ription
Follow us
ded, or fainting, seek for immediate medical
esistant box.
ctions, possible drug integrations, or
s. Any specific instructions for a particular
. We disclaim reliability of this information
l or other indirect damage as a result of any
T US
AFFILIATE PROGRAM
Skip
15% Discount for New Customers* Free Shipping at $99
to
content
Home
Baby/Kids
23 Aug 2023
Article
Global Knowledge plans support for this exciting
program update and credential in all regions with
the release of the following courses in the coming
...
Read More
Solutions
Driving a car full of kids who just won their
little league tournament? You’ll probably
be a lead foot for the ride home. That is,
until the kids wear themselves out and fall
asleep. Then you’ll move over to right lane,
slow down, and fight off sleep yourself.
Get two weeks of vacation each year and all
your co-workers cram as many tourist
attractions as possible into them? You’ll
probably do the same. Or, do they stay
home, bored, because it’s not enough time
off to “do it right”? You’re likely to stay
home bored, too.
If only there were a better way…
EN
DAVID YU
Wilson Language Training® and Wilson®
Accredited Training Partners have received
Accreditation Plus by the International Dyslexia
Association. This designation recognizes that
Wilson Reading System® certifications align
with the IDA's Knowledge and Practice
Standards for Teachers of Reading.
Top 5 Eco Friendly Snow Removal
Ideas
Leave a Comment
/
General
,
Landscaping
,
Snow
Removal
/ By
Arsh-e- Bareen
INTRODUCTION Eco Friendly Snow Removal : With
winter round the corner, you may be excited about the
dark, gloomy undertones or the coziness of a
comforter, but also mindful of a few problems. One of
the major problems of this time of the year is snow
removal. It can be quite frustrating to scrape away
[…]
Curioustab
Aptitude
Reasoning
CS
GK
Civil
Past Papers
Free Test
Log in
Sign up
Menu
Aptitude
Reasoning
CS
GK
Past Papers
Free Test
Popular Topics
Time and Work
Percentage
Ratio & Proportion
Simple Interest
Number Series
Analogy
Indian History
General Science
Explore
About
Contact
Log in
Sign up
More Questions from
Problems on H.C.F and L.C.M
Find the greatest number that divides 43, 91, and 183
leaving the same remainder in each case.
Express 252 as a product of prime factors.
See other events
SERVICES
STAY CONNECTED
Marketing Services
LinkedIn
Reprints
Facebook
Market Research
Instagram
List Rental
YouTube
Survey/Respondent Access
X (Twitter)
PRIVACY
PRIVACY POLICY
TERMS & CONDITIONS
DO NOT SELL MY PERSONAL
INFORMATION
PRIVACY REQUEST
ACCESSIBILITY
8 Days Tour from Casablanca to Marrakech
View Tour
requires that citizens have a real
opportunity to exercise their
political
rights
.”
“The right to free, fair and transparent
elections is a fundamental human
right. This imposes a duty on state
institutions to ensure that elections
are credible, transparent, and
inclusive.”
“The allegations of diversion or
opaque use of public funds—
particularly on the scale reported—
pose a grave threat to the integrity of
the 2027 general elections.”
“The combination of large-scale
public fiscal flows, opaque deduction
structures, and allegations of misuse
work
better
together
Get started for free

::::::::

*WHAT IS BEING ASKED*
Return every line of text from the records above exactly, in the same order, with no changes.

*ANSWER SPACE*
ription
Follow us
ded, or fainting, seek for immediate medical
esistant box.
ctions, possible drug integrations, or
s. Any specific instructions for a particular
. We disclaim reliability of this information
l or other indirect damage as a result of any
T US
AFFILIATE PROGRAM
Skip
15% Discount for New Customers* Free Shipping at $99
to
content
Home
Baby/Kids
23 Aug 2023
Article
Global Knowledge plans support for this exciting
program update and credential in all regions with
the release of the following courses in the coming
...
Read More
Solutions
Driving a car full of kids who just won their
little league tournament? You’ll probably
be a lead foot for the ride home. That is,
until the kids wear themselves out and fall
asleep. Then you’ll move over to right lane,
slow down, and fight off sleep yourself.
Get two weeks of vacation each year and all
your co-workers cram as many tourist
attractions as possible into them? You’ll
probably do the same. Or, do they stay
home, bored, because it’s not enough time
off to “do it right”? You’re likely to stay
home bored, too.
If only there were a better way…
EN
DAVID YU
Wilson Language Training® and Wilson®
Accredited Training Partners have received
Accreditation Plus by the International Dyslexia
Association. This designation recognizes that
Wilson Reading System® certifications align
with the IDA's Knowledge and Practice
Standards for Teachers of Reading.
Top 5 Eco Friendly Snow Removal
Ideas
Leave a Comment
/
General
,
Landscaping
,
Snow
Removal
/ By
Arsh-e- Bareen
INTRODUCTION Eco Friendly Snow Removal : With
winter round the corner, you may be excited about the
dark, gloomy undertones or the coziness of a
comforter, but also mindful of a few problems. One of
the major problems of this time of the year is snow
removal. It can be quite frustrating to scrape away
[…]
Curioustab
Aptitude
Reasoning
CS
GK
Civil
Past Papers
Free Test
Log in
Sign up
Menu
Aptitude
Reasoning
CS
GK
Past Papers
Free Test
Popular Topics
Time and Work
Percentage
Ratio & Proportion
Simple Interest
Number Series
Analogy
Indian History
General Science
Explore
About
Contact
Log in
Sign up
More Questions from
Problems on H.C.F and L.C.M
Find the greatest number that divides 43, 91, and 183
leaving the same remainder in each case.
Express 252 as a product of prime factors.
See other events
SERVICES
STAY CONNECTED
Marketing Services
LinkedIn
Reprints
Facebook
Market Research
Instagram
List Rental
YouTube
Survey/Respondent Access
X (Twitter)
PRIVACY
PRIVACY POLICY
TERMS & CONDITIONS
DO NOT SELL MY PERSONAL
INFORMATION
PRIVACY REQUEST
ACCESSIBILITY
8 Days Tour from Casablanca to Marrakech
View Tour
requires that citizens have a real
opportunity to exercise their
political
rights
.”
“The right to free, fair and transparent
elections is a fundamental human
right. This imposes a duty on state
institutions to ensure that elections
are credible, transparent, and
inclusive.”
“The allegations of diversion or
opaque use of public funds—
particularly on the scale reported—
pose a grave threat to the integrity of
the 2027 general elections.”
“The combination of large-scale
public fiscal flows, opaque deduction
structures, and allegations of misuse
work
better
together
Get started for free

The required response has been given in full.